# ST DRAKE 1860 PLANTATION BITTERS Dating



## Rick (Jul 8, 2007)

Is there any way to properly date these bottles? Is there an age difference in the 4 log and 6 log versions? Thanks for any info.


----------



## KentOhio (Jul 8, 2007)

Brian S. is the guy to talk to. I think the 4-logs are usually older, but I also think I've seen one or two pontiled 6-logs.


----------



## BRIAN S. (Jul 9, 2007)

> ORIGINAL: Rick
> 
> Is there any way to properly date these bottles? Is there an age difference in the 4 log and 6 log versions? Thanks for any info.


 
 Hi Rick , 
 It is generally believed that the 4log variant is the earliest ( because they are usually much cruder than the 5 and 6 logs ). I have been doing some research on this , and have found little actual evidence of this being true. I talked to another Bitters collector at the Knoxville Show this year and we had quite a lengthy discussion on this topic ..... and he brought up some very good points on the 6 log variant being the earliest. The company started in 1860 and went to mass producing in 1862. The 1860's thru the 1870's were their biggest production years. The product was produced for over 30 years. 
 There is one known ( believed to be unique )  pontiled variant ...... it was in the Carlyn Ring Collection ( it was expanded to become bulbous , and had a rough pontil mark ).  I have seen a several copy cat bottles that are very simular to a Drake's mold that have iron pontils .
 I hope I didn't totally confuse you , and I helped answer your question.

* **THINGS TO DO**:
A – According to the bottle-dating thread, why is the 4-log variant generally believed to be the earliest?
B – From the bottle-dating thread, return the passage that begins with the words containing "## Rick (Jul" and ends with "two pontiled 6-logs.", copied without any changes.

* **SOURCE DATA**:

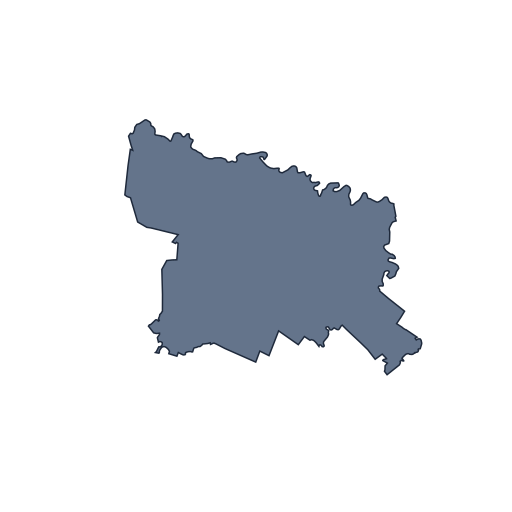 outline of Cornesti, Dâmbovita, Romania, rotated 320°
{"feature_id": "2599482B73260439310991", "entity_name": "Cornesti", "entity_type": "district", "adm_level": 2, "iso_a3": "ROU", "parent_name": "Romania", "parent_adm1": "Dâmbovita", "projection": "orthographic", "projection_center": [25.895, 44.77], "detail": "fine", "context": "isolated", "style": "filled", "palette": "slate", "viewbox_px": 512, "rotation_deg": 320, "n_neighbors": 0, "source": "geoboundaries", "source_scale": "gbopen_adm2", "svg_char_len": 6146}
<svg xmlns="http://www.w3.org/2000/svg" viewBox="0 0 512 512"><g transform="rotate(320 256 256)"><path d="M334.3,393.8L330.2,373.8L328.2,362.4L328.9,361.6L329.2,360.8L329.2,359.1L329.8,358.4L330.9,358.1L332.5,359.2L333.9,360.5L334.7,360.2L335.7,358.8L336.2,356.8L337.8,354.8L342.1,352.3L342.9,351.4L344.7,350.7L346.4,351.2L347.5,352.0L348.0,353.3L347.3,354.3L345.3,354.6L343.6,355.1L344.0,359.2L345.1,359.7L349.5,360.6L351.7,359.5L353.4,358.3L357.4,357.2L358.3,355.2L358.2,353.5L357.7,351.7L356.2,348.6L354.7,346.4L354.1,345.0L354.6,343.8L356.6,343.1L357.8,344.0L359.7,346.5L360.8,347.2L361.2,347.3L361.9,346.2L362.1,344.5L361.5,342.2L360.4,341.2L359.6,338.6L358.9,335.3L359.1,332.2L359.8,330.9L361.5,330.3L365.7,331.8L367.9,330.4L373.9,323.6L375.2,321.2L376.9,319.9L381.5,318.0L383.2,318.0L385.9,319.2L387.5,315.8L388.7,315.5L394.2,305.7L395.1,304.8L394.6,303.7L393.5,302.4L393.0,300.6L393.1,299.1L394.1,296.6L394.2,295.5L393.7,294.6L392.6,293.8L391.8,293.6L388.6,293.9L385.5,293.5L383.9,293.0L383.1,292.2L381.0,287.6L380.4,285.8L378.9,283.9L378.9,283.3L380.2,280.6L380.6,279.1L380.3,278.0L379.3,277.0L378.7,276.9L377.8,277.0L373.4,278.9L370.7,279.5L366.7,279.1L363.6,279.3L362.3,278.9L361.6,278.2L361.5,277.6L361.7,277.1L363.2,275.4L364.2,273.6L364.9,270.8L365.4,269.8L366.8,268.4L369.4,267.2L370.7,266.2L371.7,264.5L371.7,262.3L370.9,260.2L370.2,259.7L367.9,259.4L362.3,259.6L359.3,258.6L357.7,257.3L357.0,255.6L358.4,254.4L359.8,254.3L360.8,254.7L361.6,255.5L362.7,256.1L364.0,256.1L365.0,255.6L365.6,254.5L366.0,253.0L365.6,252.5L360.1,248.2L358.2,247.6L356.2,247.8L354.4,248.7L352.9,249.0L350.7,248.8L349.5,248.2L346.6,250.0L345.0,250.6L344.3,251.2L343.5,251.4L343.0,251.0L342.8,250.1L343.2,248.8L343.9,247.3L345.0,245.6L343.7,244.0L343.2,243.0L343.2,242.2L343.7,241.2L344.5,240.6L345.8,240.4L346.6,240.6L348.3,241.4L351.4,241.2L351.7,240.7L351.8,239.8L351.4,239.3L348.6,237.9L347.8,236.9L346.5,236.1L346.1,235.2L346.0,233.4L346.5,232.2L347.3,231.4L349.7,230.0L350.0,229.6L350.0,229.0L349.4,228.2L346.7,228.1L346.3,227.9L346.0,227.0L346.0,226.3L347.1,223.0L346.9,222.4L346.3,221.9L343.0,220.4L341.7,219.2L341.9,218.1L343.9,214.7L344.0,213.3L343.6,212.1L342.7,211.2L341.2,210.4L338.8,210.3L335.7,210.5L329.7,209.2L328.5,207.8L328.1,206.6L328.2,205.8L328.5,205.0L329.0,204.5L329.8,204.2L329.9,203.4L328.4,202.2L325.8,200.5L323.7,198.0L323.1,196.7L322.3,194.5L322.1,193.0L321.8,188.6L321.8,183.2L322.6,182.8L323.1,182.8L323.8,183.2L324.5,184.0L324.9,184.6L324.9,185.3L324.2,187.2L324.3,187.4L324.8,187.5L328.5,186.6L329.3,186.1L329.7,185.6L330.0,184.7L330.1,183.9L329.8,182.8L328.1,180.7L326.5,179.5L322.7,177.8L318.5,175.2L314.6,173.1L313.6,171.8L313.1,170.1L312.5,169.2L310.1,167.7L308.2,167.4L305.1,167.5L304.1,168.2L303.5,170.0L303.0,170.6L301.5,171.1L300.8,171.1L299.7,170.0L298.9,168.2L298.2,167.7L296.1,167.1L294.8,166.0L294.4,165.2L294.8,164.0L294.7,162.1L292.3,158.2L287.4,154.3L285.0,153.4L282.6,151.3L281.5,149.5L279.8,146.0L279.9,142.4L278.1,138.3L277.9,136.9L277.4,135.7L276.2,133.6L276.0,132.2L276.1,130.5L276.8,129.8L278.3,128.6L281.7,127.3L282.3,126.5L282.1,125.9L281.3,124.3L281.2,123.0L281.4,122.1L283.0,119.8L283.0,119.1L281.6,118.2L278.8,118.6L277.9,118.6L277.0,118.0L276.5,117.0L276.8,114.8L276.7,113.4L275.2,111.4L273.5,110.3L271.8,109.7L270.2,110.3L268.6,111.3L264.8,113.2L264.1,113.0L263.9,112.6L263.7,109.8L262.5,105.7L261.1,103.8L260.6,103.8L260.5,102.9L257.0,98.9L256.7,98.0L257.1,97.3L258.8,95.7L260.1,93.6L260.2,92.6L260.2,90.8L259.5,89.1L259.5,88.3L260.6,86.7L260.8,85.0L259.5,81.3L258.9,80.7L258.3,80.4L251.8,79.7L249.2,78.6L245.9,79.5L243.9,81.4L240.7,83.0L239.6,82.7L238.7,81.3L235.4,82.3L231.4,91.0L229.5,95.8L228.3,93.5L216.2,104.4L194.8,124.9L195.4,127.5L197.3,130.7L187.2,153.9L190.8,163.9L193.5,166.9L210.1,189.6L200.9,191.4L202.4,194.7L203.9,194.4L204.5,196.2L192.9,208.0L189.2,205.1L184.7,202.1L175.3,205.7L159.7,225.3L148.8,238.2L147.3,238.5L146.9,238.8L144.7,239.0L143.1,240.3L141.2,241.2L140.4,243.3L139.3,243.1L139.5,242.1L139.0,241.1L138.0,240.4L132.4,240.8L130.9,240.7L130.1,240.2L128.5,240.6L128.2,249.1L129.9,251.4L132.5,253.1L131.9,253.9L130.7,254.4L128.9,254.8L127.9,255.2L125.9,259.3L127.3,259.7L128.1,260.6L128.4,261.5L128.4,262.2L127.3,263.5L125.7,264.2L123.8,263.7L123.1,263.1L118.3,265.2L116.9,265.3L119.1,268.0L119.8,267.9L120.8,266.8L121.6,266.3L124.0,265.6L124.9,265.4L126.1,265.6L127.3,266.3L128.0,267.2L128.5,268.5L128.8,271.2L128.5,273.3L126.4,274.8L131.0,281.9L134.5,280.0L135.4,282.4L136.5,284.7L137.0,285.3L138.2,286.0L139.1,285.7L139.4,285.1L139.9,284.8L140.7,284.9L142.7,285.8L143.9,286.7L144.7,287.4L145.1,288.2L145.8,288.7L149.0,286.7L149.7,286.7L151.9,287.9L153.4,288.2L155.0,289.4L157.1,289.5L158.6,289.2L162.9,292.1L165.1,293.0L164.3,294.5L167.1,295.3L167.9,295.8L168.8,297.5L172.8,307.0L187.6,337.1L197.8,331.3L201.9,340.7L225.2,327.9L231.4,351.1L241.3,348.8L243.2,355.2L244.8,355.8L245.9,357.7L246.2,359.5L246.3,361.5L246.1,365.7L247.3,364.9L248.0,365.2L248.5,366.3L248.4,367.9L249.1,368.8L250.1,368.9L250.6,368.5L251.5,366.2L252.7,365.1L258.7,364.0L260.7,363.0L261.6,362.3L262.1,361.2L263.5,360.1L263.7,359.6L263.6,359.1L263.2,358.2L262.9,357.0L263.4,355.9L264.0,355.6L265.5,356.3L265.8,357.1L265.4,359.6L265.4,360.2L265.8,360.7L266.2,361.1L266.9,361.3L267.8,361.3L268.8,361.1L269.7,361.4L270.7,364.2L271.3,365.0L271.8,365.4L273.0,365.4L276.3,364.3L277.6,364.4L278.1,370.3L280.4,389.7L281.4,399.6L280.9,411.7L289.6,412.3L290.1,418.4L290.0,418.6L287.1,417.3L286.1,417.4L285.9,417.6L287.8,422.5L284.3,423.1L281.6,426.1L280.3,426.9L280.1,431.2L295.9,431.6L297.9,430.6L298.7,429.3L299.4,429.5L300.2,429.2L300.7,429.7L300.9,430.6L301.4,431.2L301.8,431.3L301.9,431.1L302.1,428.2L303.1,427.9L306.8,427.6L308.1,427.7L309.7,428.5L310.2,429.1L310.5,430.0L312.2,431.7L313.7,432.2L315.4,432.1L315.4,432.5L316.5,432.6L317.5,433.2L318.6,433.4L319.9,432.7L319.9,432.1L320.3,431.7L321.0,431.7L321.7,432.4L322.2,432.6L326.3,429.9L327.0,429.2L328.3,426.7L328.5,425.3L328.2,424.8L326.9,423.7L324.8,423.3L325.0,421.3L325.2,421.2L327.2,421.7L323.5,408.8L323.2,408.6L322.4,406.3L322.1,404.5L320.2,398.2L327.5,396.1L334.3,393.8Z" fill="#64748b" stroke="#1e293b" stroke-width="1.5"/></g></svg>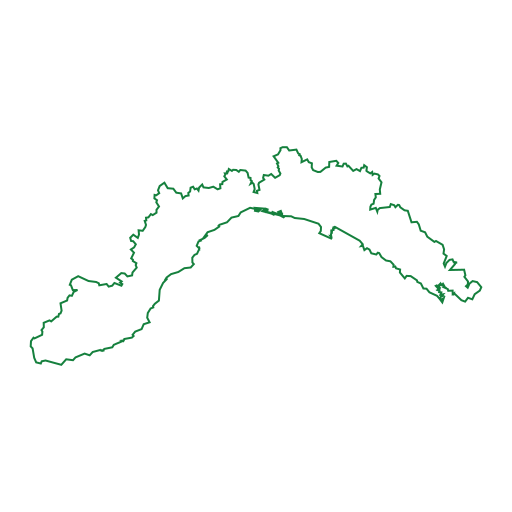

* **RESPONSE LIST**:
A – The 4-log variant is generally believed to be the earliest because 4-log bottles are usually much cruder than the 5-log and 6-log versions.

B –
## Rick (Jul 8, 2007)

Is there any way to properly date these bottles? Is there an age difference in the 4 log and 6 log versions? Thanks for any info.


----------



## KentOhio (Jul 8, 2007)

Brian S. is the guy to talk to. I think the 4-logs are usually older, but I also think I've seen one or two pontiled 6-logs.